🤖 AI Summary
This study investigates systematic biases in large language models (LLMs) when simulating human susceptibility to misinformation, revealing their limited ability to accurately replicate real-world belief formation and sharing behaviors. By prompting LLMs with individual-level characteristics from actual survey data and integrating survey simulation, linear regression, causal inference, and training data provenance analysis, the authors demonstrate that LLMs consistently overestimate the influence of attitudinal factors on beliefs and sharing while neglecting the role of social network structures. Although the models capture aggregate distributional trends, their excessive reliance on attitudinal cues and omission of structural social determinants lead to inflated explained variance and undermine behavioral realism. These findings highlight critical limitations in current LLM-based simulation approaches for modeling complex socio-cognitive phenomena.
📝 Abstract
Large language models (LLMs) are increasingly used as proxies for human judgment in computational social science, yet their ability to reproduce patterns of susceptibility to misinformation remains unclear.
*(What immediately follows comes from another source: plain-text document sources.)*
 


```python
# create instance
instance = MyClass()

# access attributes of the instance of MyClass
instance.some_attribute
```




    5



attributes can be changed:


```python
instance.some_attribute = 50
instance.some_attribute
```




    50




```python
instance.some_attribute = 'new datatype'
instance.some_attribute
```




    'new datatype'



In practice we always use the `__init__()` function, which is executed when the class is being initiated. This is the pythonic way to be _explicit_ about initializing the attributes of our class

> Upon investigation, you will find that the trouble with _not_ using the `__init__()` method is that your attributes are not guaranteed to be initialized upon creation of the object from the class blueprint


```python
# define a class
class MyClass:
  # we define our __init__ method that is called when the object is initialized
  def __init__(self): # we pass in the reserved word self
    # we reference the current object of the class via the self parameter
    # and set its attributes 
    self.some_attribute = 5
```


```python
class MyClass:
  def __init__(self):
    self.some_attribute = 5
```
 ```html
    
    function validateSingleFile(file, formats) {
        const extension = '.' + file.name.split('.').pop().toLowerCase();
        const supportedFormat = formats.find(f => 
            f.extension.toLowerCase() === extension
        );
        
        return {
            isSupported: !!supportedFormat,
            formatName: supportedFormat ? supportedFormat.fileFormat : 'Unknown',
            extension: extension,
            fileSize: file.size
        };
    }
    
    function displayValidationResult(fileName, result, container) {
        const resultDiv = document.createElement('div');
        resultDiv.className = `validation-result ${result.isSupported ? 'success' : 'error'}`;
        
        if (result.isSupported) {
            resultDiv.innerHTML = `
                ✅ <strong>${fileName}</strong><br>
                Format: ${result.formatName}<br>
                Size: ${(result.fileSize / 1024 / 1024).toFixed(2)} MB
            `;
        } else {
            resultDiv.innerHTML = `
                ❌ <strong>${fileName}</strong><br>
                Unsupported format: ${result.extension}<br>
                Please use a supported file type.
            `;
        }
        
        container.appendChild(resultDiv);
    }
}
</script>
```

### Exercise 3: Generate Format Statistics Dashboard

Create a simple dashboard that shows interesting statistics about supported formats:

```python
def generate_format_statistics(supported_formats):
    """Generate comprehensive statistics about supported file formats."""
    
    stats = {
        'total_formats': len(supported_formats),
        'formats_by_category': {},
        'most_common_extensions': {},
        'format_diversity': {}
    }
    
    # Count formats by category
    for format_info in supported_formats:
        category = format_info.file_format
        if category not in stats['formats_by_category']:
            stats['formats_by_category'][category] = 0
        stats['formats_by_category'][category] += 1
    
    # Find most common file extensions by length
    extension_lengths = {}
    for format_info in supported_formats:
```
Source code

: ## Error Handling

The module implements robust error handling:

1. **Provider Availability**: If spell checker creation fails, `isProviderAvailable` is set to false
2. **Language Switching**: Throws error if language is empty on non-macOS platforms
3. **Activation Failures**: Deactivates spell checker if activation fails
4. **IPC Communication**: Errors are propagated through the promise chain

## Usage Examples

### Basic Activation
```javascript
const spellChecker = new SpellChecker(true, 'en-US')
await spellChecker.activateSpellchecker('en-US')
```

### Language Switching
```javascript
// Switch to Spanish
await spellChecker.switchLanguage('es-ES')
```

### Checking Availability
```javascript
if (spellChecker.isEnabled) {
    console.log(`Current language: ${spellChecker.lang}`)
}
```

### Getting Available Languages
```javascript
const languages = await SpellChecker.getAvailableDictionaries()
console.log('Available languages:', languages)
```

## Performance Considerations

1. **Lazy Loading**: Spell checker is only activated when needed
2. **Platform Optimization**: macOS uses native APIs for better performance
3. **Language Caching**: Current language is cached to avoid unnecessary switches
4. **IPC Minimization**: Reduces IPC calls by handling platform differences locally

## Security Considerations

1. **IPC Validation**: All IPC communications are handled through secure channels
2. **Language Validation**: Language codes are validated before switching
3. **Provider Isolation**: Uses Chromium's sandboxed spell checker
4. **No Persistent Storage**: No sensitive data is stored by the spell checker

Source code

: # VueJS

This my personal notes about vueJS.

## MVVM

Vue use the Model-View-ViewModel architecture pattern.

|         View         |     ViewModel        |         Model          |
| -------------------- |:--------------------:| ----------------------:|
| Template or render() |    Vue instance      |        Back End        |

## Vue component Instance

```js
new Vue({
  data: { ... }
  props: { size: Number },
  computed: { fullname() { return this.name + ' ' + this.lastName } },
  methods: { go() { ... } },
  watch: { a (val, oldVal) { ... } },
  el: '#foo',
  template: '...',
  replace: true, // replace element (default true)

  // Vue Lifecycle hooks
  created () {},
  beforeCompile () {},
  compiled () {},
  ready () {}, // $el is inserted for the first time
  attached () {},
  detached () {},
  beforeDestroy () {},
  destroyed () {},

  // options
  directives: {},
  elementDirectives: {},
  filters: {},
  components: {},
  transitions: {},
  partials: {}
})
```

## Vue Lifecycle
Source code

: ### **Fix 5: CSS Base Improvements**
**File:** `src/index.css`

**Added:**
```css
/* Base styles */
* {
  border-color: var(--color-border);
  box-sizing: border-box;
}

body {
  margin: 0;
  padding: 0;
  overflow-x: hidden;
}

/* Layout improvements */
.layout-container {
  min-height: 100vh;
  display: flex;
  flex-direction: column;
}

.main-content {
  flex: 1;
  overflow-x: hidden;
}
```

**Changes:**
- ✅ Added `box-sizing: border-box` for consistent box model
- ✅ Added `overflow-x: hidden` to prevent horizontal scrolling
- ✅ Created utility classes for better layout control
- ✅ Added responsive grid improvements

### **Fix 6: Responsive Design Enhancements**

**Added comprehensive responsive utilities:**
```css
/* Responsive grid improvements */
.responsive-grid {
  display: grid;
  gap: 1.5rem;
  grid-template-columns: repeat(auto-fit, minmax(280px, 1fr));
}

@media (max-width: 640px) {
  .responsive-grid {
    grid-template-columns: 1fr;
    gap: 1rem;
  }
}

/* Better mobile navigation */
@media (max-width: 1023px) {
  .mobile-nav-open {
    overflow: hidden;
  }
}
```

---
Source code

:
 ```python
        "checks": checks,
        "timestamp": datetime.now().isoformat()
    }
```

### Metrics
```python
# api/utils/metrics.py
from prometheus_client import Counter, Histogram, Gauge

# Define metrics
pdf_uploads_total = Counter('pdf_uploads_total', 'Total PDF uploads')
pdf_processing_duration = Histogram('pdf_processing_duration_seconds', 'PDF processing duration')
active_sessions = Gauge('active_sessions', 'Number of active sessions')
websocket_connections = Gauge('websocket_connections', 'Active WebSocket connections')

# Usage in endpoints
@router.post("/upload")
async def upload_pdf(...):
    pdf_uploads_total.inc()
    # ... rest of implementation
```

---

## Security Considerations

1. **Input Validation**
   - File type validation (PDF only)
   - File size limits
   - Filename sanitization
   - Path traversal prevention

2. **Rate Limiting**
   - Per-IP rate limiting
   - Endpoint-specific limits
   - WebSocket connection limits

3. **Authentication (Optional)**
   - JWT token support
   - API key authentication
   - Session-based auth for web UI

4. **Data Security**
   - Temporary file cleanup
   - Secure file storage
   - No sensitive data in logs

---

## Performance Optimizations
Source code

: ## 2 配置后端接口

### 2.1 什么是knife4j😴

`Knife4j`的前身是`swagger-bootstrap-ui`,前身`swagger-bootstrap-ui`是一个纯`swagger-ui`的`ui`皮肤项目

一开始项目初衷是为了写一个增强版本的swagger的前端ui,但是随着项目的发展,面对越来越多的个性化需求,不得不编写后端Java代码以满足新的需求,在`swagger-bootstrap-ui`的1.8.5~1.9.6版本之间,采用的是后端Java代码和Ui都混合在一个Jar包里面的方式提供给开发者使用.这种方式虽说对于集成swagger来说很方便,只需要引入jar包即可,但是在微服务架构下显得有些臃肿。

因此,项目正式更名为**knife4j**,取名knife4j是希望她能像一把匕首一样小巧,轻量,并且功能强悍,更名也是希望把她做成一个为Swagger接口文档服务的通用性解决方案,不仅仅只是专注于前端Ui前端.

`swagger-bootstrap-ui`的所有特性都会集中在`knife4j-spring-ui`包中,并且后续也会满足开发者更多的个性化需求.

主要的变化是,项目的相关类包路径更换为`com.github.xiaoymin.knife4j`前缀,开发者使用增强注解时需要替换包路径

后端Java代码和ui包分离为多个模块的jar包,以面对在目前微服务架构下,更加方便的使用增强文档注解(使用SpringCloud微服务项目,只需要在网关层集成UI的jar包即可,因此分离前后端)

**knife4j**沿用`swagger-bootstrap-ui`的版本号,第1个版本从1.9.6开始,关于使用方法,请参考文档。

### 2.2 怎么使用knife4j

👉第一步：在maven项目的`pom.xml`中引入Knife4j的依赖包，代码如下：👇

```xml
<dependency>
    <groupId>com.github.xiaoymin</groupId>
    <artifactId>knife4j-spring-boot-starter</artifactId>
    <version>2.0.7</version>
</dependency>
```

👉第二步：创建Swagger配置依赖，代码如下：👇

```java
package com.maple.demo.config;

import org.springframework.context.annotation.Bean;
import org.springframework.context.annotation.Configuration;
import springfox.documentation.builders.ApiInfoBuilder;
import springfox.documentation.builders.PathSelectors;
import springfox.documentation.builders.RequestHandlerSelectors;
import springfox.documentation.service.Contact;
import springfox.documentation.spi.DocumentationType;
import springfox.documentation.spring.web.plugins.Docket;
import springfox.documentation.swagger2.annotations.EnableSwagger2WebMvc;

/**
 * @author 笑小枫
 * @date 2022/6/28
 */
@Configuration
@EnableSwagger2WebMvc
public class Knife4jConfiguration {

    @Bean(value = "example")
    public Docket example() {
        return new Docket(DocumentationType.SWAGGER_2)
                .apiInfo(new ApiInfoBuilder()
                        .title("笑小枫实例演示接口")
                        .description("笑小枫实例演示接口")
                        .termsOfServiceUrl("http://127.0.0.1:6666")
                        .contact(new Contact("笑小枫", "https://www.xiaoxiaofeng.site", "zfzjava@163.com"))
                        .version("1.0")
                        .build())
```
We test whether LLM-simulated survey respondents, prompted with participant profiles drawn from social survey data measuring network, demographic, attitudinal and behavioral features, can reproduce human patterns of misinformation belief and sharing. Using three online surveys as baselines, we evaluate whether LLM outputs match observed response distributions and recover feature-outcome associations present in the original survey data. LLM-generated responses capture broad distributional tendencies and show modest correlation with human responses, but consistently overstate the association between belief and sharing. Linear models fit to simulated responses exhibit substantially higher explained variance and place disproportionate weight on attitudinal and behavioral features, while largely ignoring personal network characteristics, relative to models fit to human responses. Analyses of model-generated reasoning and LLM training data suggest that these distortions reflect systematic biases in how misinformation-related concepts are represented. Our findings suggest that LLM-based survey simulations are better suited for diagnosing systematic divergences from human judgment than for substituting it.